While
wasting time online a couple of days ago, I discovered that Roseanne Cash once covered
this song, which, because it's a country song (just ask George's guitar), makes beautiful sense. I liked her version a lot (https://www.youtube.com/watch?v=XnEFsYwBXD8) (I hadn't stopped wasting time): nice vocals,
great (better-than-the-Beatles) players -- nifty violin and a very witty steel guitar . . . at least I think that was a
steel guitar. But I still had several other things to avoid, so you know the
story -- I had to listen to the original.
And then (because you know the rest of the story) I had
to listen to it again . . . Okay, once more (had to) . . . Eventually, the lesser world outside
my headphones pushed inside, so I eventually took them off, but here's what I
remember:
Those
voices, together. Those together voices. John sings lead in the verses, and, whether
it was a stroke of some kind of lucky genius or not, somehow it was decided
that Paul would take over for the twice-sung chorus -- or bridge, or
middle-eight, or whatever that mid-song melodic shift is called (I'm not a
musician) -- with George crucially crooning under each of his pals. I also remember feeling inexcusably happy for about two-and-a-half minutes.
There are a
million songs that mix melancholy with cheerful guitars and
drums going at a lively tempo, but few do it like this. I think the operative adjective here is
"plaintive." Those voices and those lyrics tell you that, despite the
instrumental brio, you're listening to a
sad song and to singers whose souls are being ripped to shreds. Tonight they've been made sad,
but they still love the girl who's no longer around, and will be glad if they find her (they won't find her): two notes, three voices, four words ("I still love her"), regret and sadness and hope -- that's some nice basic arithmetic. (Makes you think of Bach.)

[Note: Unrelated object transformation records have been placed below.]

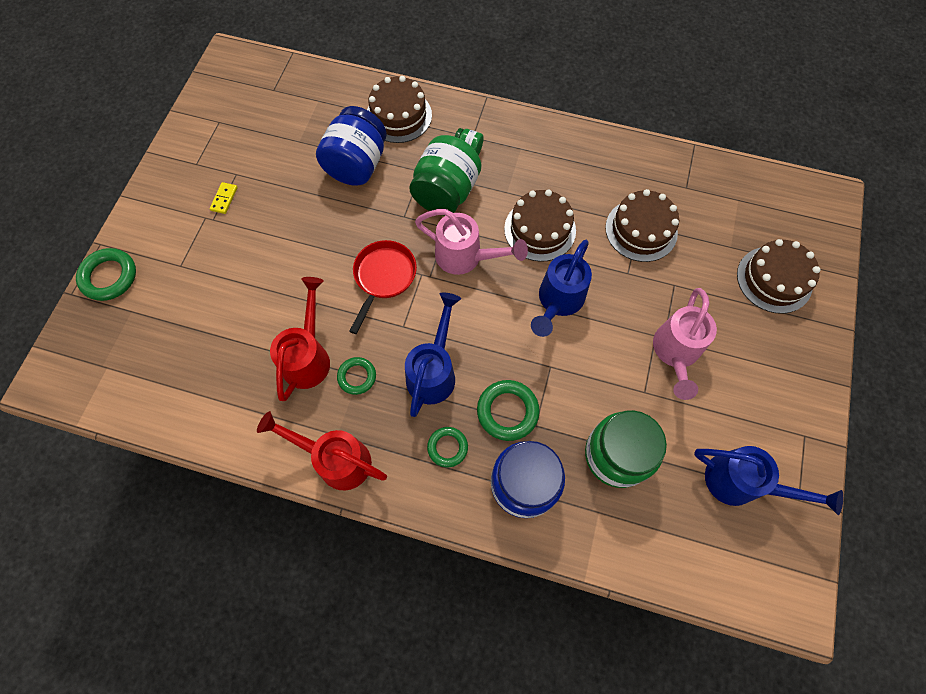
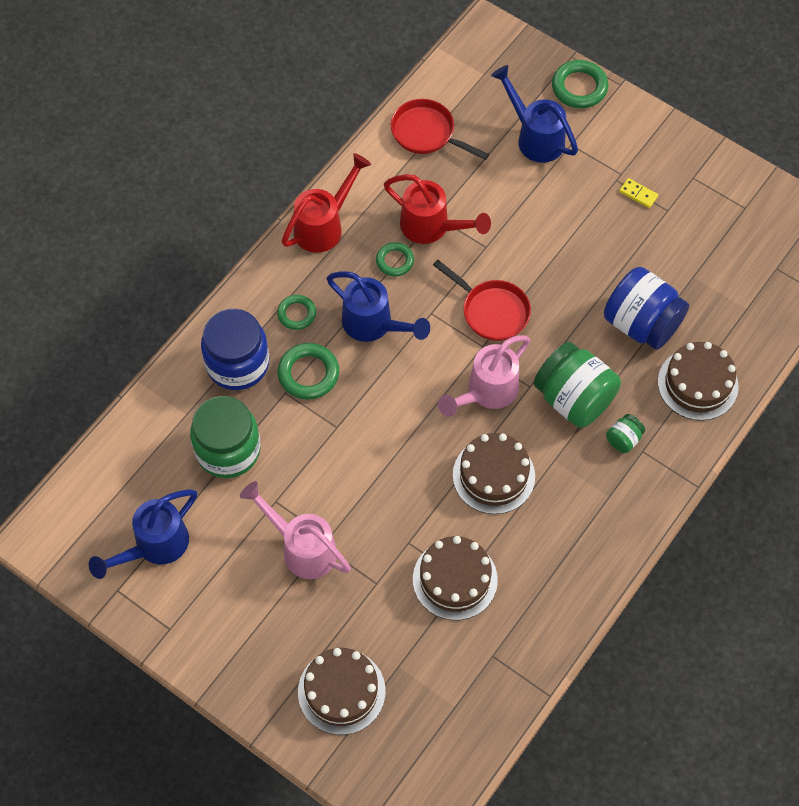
camera: 110 degrees right, 5 degrees down
blue watering can [531,240,592,337] -> blue watering can moved to [491,65,578,163]
none -> red pan [391,99,489,160]

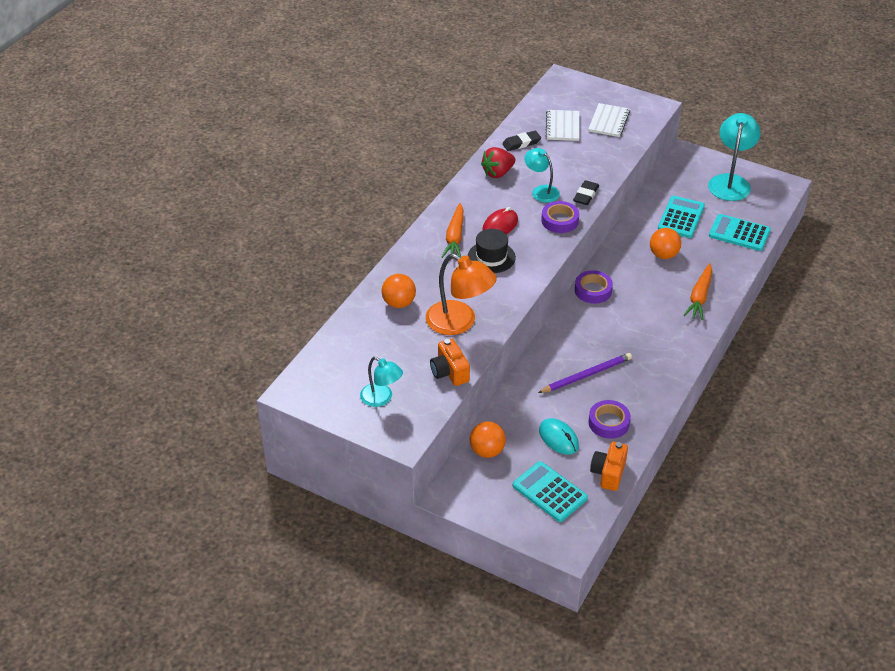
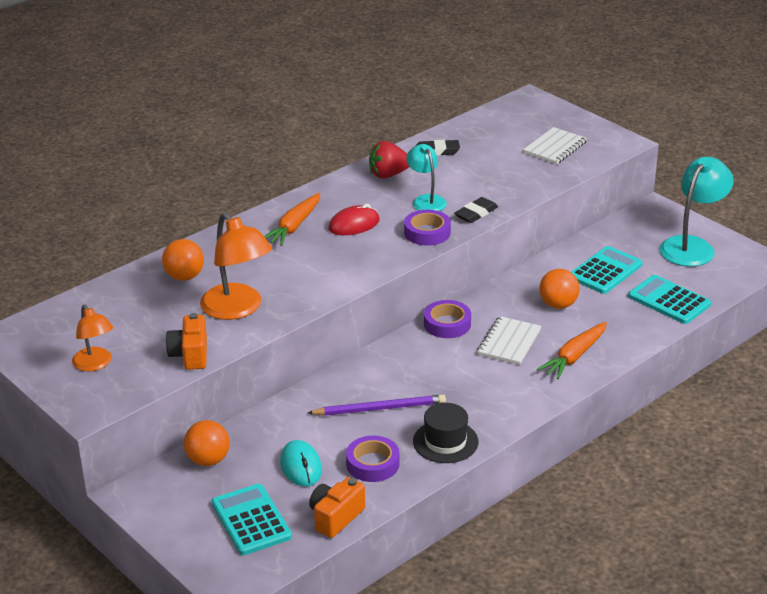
camera: 20 degrees right, 10 degrees down
turquoise lamp [360,357,403,407] -> orange lamp [72,305,113,371]
black hat [468,229,516,273] -> black hat moved to [413,403,479,463]
white notebook [546,110,579,141] -> white notebook moved to [477,316,541,365]

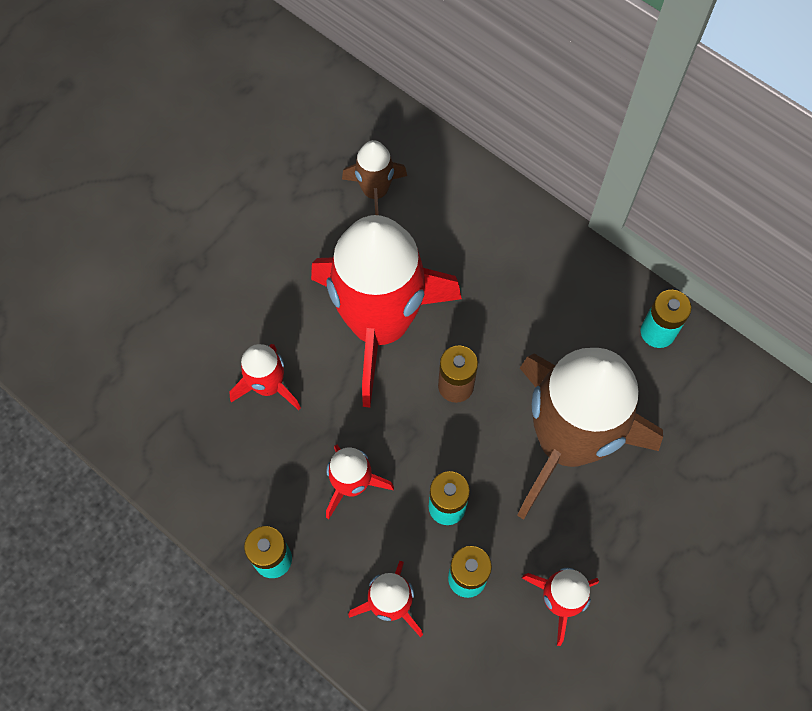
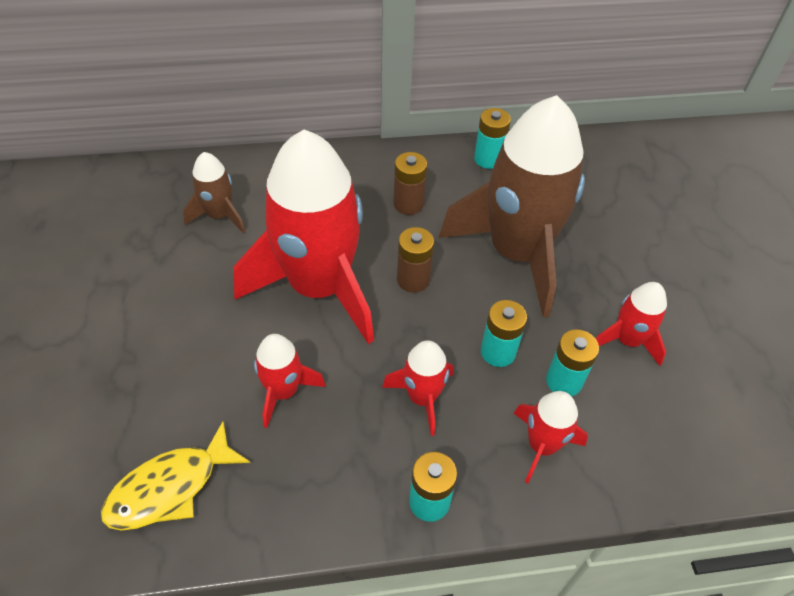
camera: 50 degrees left, 15 degrees down
none -> yellow fish [101,422,250,531]
none -> brown battery [393,152,427,215]

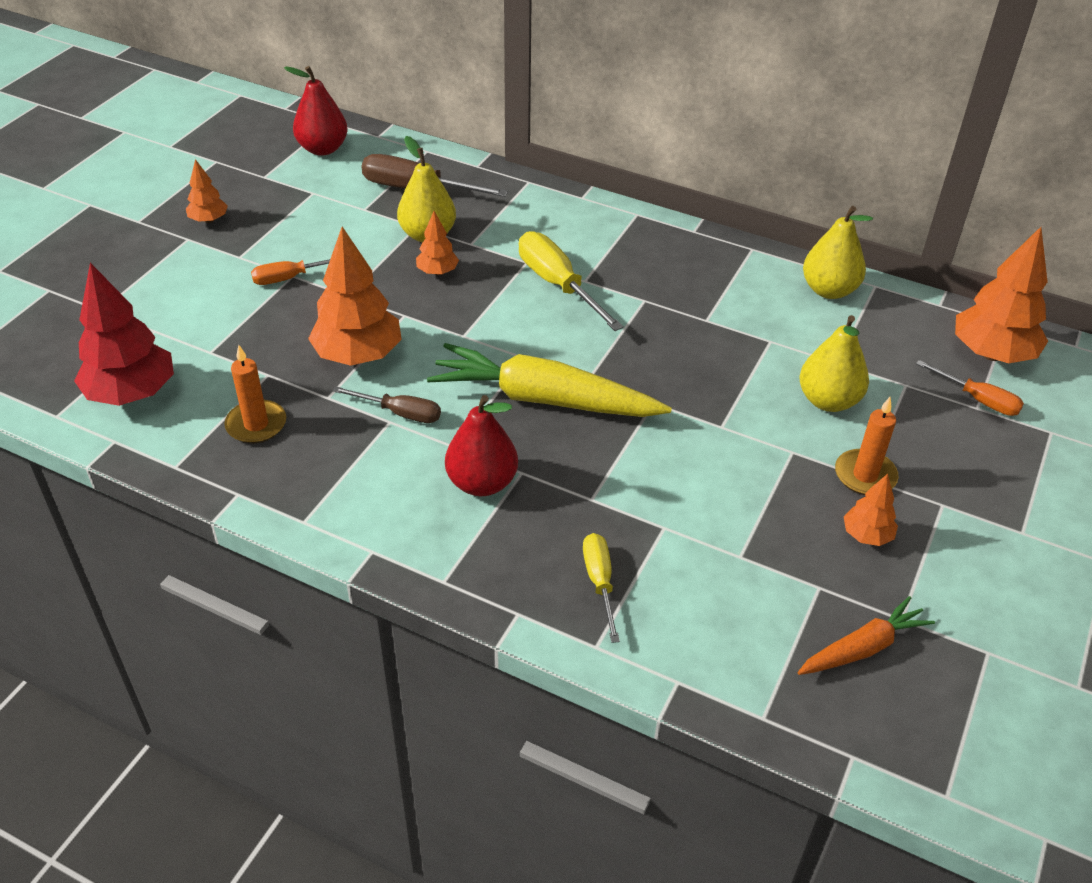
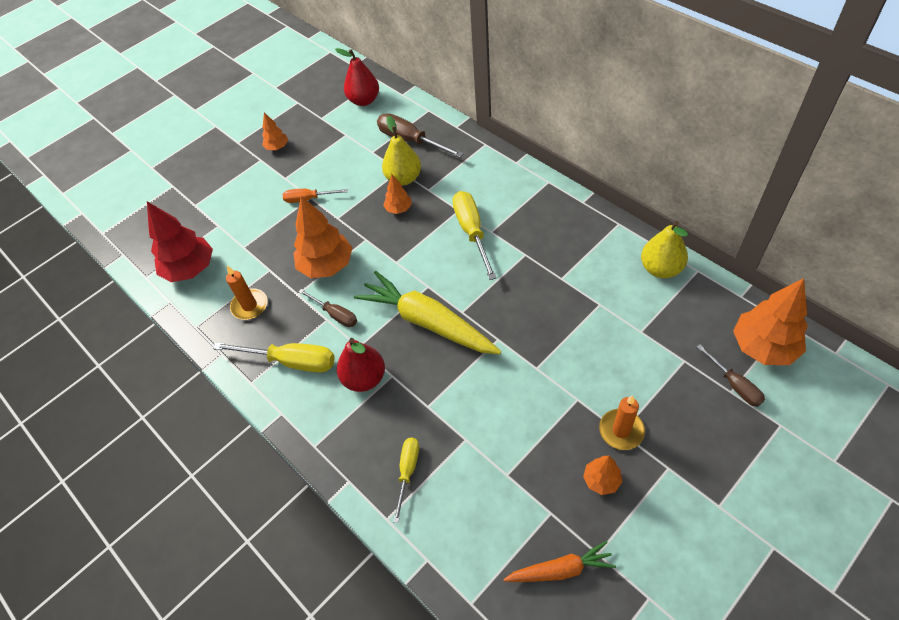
camera: 25 degrees right, 10 degrees up
yellow pear [800,315,869,412] -> none
orange screwdriver [916,360,1024,416] -> brown screwdriver [697,344,765,407]
none -> yellow screwdriver [213,342,335,373]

I also maintain that, even if you resist singing along beyond the second or third line
of the first verse, it's utterly impossible not to join voices with those three
naive boys as they tell us during the chorus that they still love the girl who's no longer around. You will surrender because you will want to hear yourself being plaintive and young, too.
If you
won't sing, or hum, or dance along to whatever it is that you listen to, what's
the point? The Beatles, in this song, tell you not to spoil the party because you have, after all, chosen to go. Listen to them.